Будучи бизнесменом, Том никогда не лез за словом в карман, но попроси его кто-нибудь описать, что он испытывает каждый вечер по будням, когда приезжает домой и его радостно встречают самые близкие на свете люди, вряд ли сумел бы это сделать. Это был сплошной поток радости, гордости, чистой любви… Если бы он мог навеки запечатлеть хоть какое-то мгновение жизни, наверняка выбрал бы это: вот он стоит на пороге, детишки с радостным визгом крепко его обнимают, а их восточноевропейская овчарка Леди уже с надеждой на морде сжимает в зубах поводок, шлепая лапой по земле и бешено виляя хвостом. И тут навстречу выходит сияющая Келли…

Она и в самом деле стояла на пороге в брючках из денима и белой футболке, ее лицо, обрамленное светлыми кудряшками, освещала чудесная улыбка. Том вручил ей букет розовых, желтых и белых цветов.

Келли поступила так же, как всегда, когда он дарил ей цветы. Ее голубые глаза сверкнули от радости, секунду она повертела их в руках, восхищенно ахая, как будто это самый чудесный букет из всех, что она когда-либо видела. Затем она поднесла его к носу – маленькому, вздернутому носику, столь любимому Томом, – и понюхала их.

– Ого! Вы только посмотрите. Розы! Мои самые любимые цветы самых любимых расцветок. Ты такой заботливый, дорогой! – Она поцеловала мужа.

Сегодня поцелуй длился дольше обычного. Может быть, ночью ему повезет? «Или, прости господи, – подумал он, и на миг сердце екнуло от дурного предчувствия, – Келли готовит меня к известию о какой-нибудь очередной безумной новой покупке?»

Но когда Том вошел, она промолчала, а он не увидел ни одной упаковочной картонки или ящика, никаких «технических новинок» и прочих штучек-дрючек. Десять минут спустя, стянув пропотевший костюм, приняв душ и пере-одевшись в шорты и футболку, он вышел из ванной, и его неустойчивое настроение обрело ровное (пусть даже временное) стремление вверх.

Макс – семь лет, четырнадцать недель и три дня от роду – изображал Гарри Поттера; он был в каких-то несусветных резиновых браслетах и гордо щеголял сразу в двух натянутых одна на другую майках: белой с лозунгом «Отправим нищету в прошлое!» и черно-белой с антирасистским призывом «Встань и не сдавайся!».

Довольный тем, что Макс проявляет интерес к окружающему миру, пусть даже не понимая точного значения надписей, Том сидел в кресле у постели сына в комнатке с ярко-желтыми обоями и по второму разу читал ему вслух любимую книжку.
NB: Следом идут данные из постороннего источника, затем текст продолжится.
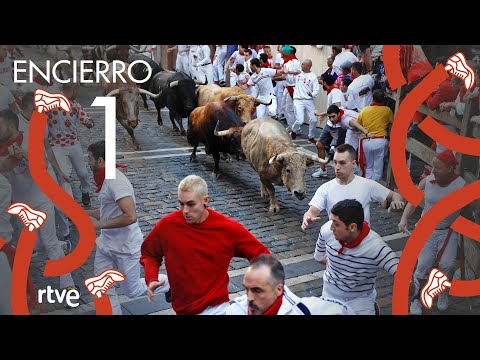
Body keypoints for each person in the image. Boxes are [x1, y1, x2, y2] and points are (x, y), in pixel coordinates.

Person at [140, 174, 270, 315]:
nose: (185, 211)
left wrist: (257, 288)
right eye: (181, 204)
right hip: (181, 308)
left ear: (205, 201)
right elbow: (150, 254)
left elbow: (263, 256)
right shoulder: (166, 226)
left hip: (217, 307)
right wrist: (151, 278)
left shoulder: (227, 228)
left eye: (190, 204)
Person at [86, 140, 170, 315]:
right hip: (107, 245)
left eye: (90, 159)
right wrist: (81, 213)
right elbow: (107, 211)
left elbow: (130, 216)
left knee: (132, 291)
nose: (88, 162)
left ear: (100, 161)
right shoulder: (105, 179)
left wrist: (99, 225)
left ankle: (171, 283)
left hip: (126, 247)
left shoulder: (116, 182)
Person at [0, 109, 77, 300]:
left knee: (49, 243)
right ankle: (62, 246)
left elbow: (42, 164)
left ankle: (68, 288)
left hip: (41, 199)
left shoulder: (29, 140)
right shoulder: (1, 148)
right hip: (20, 206)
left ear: (10, 126)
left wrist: (25, 155)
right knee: (35, 246)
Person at [398, 150, 467, 314]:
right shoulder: (427, 181)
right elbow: (414, 201)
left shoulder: (461, 185)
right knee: (423, 265)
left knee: (447, 265)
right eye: (433, 166)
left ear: (450, 168)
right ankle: (416, 299)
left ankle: (442, 291)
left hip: (447, 231)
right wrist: (404, 219)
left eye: (438, 167)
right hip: (426, 230)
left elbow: (467, 209)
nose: (433, 170)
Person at [314, 199, 399, 314]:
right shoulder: (326, 231)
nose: (331, 227)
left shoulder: (376, 247)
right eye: (331, 221)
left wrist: (409, 285)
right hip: (330, 293)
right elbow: (318, 257)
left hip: (360, 298)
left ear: (352, 227)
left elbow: (402, 272)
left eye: (336, 224)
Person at [302, 143, 405, 232]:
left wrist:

Макс, свернувшись на постели клубком и высунув светловолосую растрепанную головенку из своего «гаррипоттеровского» облачения, с широко раскрытыми глазами жадно ловил каждое слово.

У четырехлетней Джессики болели зубы, и она вдруг закапризничала – естественно, никакие сказки или истории сейчас девчушку не интересовали. Ее жалобное похныкивание за стеной, похоже, не поддавалось никаким увещеваниям Келли.
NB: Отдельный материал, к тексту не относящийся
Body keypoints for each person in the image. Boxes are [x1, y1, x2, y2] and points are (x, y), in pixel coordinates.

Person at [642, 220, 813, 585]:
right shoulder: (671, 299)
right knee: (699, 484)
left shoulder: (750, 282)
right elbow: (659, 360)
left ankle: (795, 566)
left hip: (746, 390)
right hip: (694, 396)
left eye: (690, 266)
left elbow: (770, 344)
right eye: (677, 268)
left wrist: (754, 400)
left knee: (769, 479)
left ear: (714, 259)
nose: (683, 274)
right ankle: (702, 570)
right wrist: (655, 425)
Дочитав главу, Том чмокнул сына в нос и, пожелав ему спокойной ночи, поднял с пола сумку и поставил на полку рядом с игровой приставкой «Плэйстейшн». Потом выключил свет и еще раз послал Максу от двери воздушный поцелуй. Заглянув в розовую комнатку Джессики – настоящее царство Барби, – он увидел зареванную мордочку дочери. Келли, державшая на коленях «Груффало»[1], лишь беспомощно пожала плечами. Пару минут Том пытался успокоить дочь сам, но столь же безуспешно. Келли сказала, что на утро записала ее на срочный прием к дантисту.
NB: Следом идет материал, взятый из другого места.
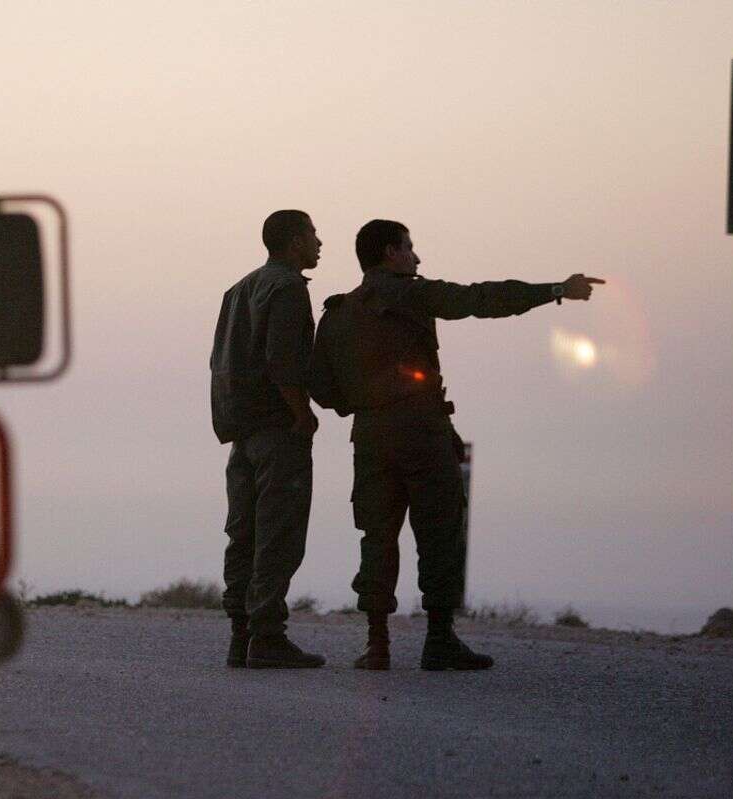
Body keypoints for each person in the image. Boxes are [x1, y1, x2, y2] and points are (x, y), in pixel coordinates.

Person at [310, 219, 602, 671]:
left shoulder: (338, 313)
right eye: (409, 248)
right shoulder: (409, 293)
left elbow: (324, 390)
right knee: (439, 531)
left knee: (377, 536)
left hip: (370, 438)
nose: (417, 257)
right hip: (421, 434)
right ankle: (439, 639)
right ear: (390, 253)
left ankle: (377, 644)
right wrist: (555, 289)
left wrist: (368, 403)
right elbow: (478, 299)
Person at [210, 210, 326, 669]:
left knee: (244, 534)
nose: (320, 243)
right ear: (295, 241)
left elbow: (219, 363)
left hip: (242, 433)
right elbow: (282, 362)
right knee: (278, 535)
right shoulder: (288, 288)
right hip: (278, 431)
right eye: (314, 235)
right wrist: (304, 415)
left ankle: (241, 635)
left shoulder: (238, 290)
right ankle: (267, 637)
Том спустился вниз, осторожно проскользнув между двумя забытыми на ступеньках Барби и подъемным краном из конструктора «Лего» на кухню, где витал дразнящий аромат вкусного ужина, и едва не споткнулся о трехколесный велосипед Джессики. Леди, развалившись в корзине и сосредоточенно обгладывая кость размером с ногу динозавра, вновь с надеждой посмотрела на него и заискивающе дернула хвостом. Потом выпрыгнула из корзины, обошла комнату и, завалившись на спину, задрала лапы.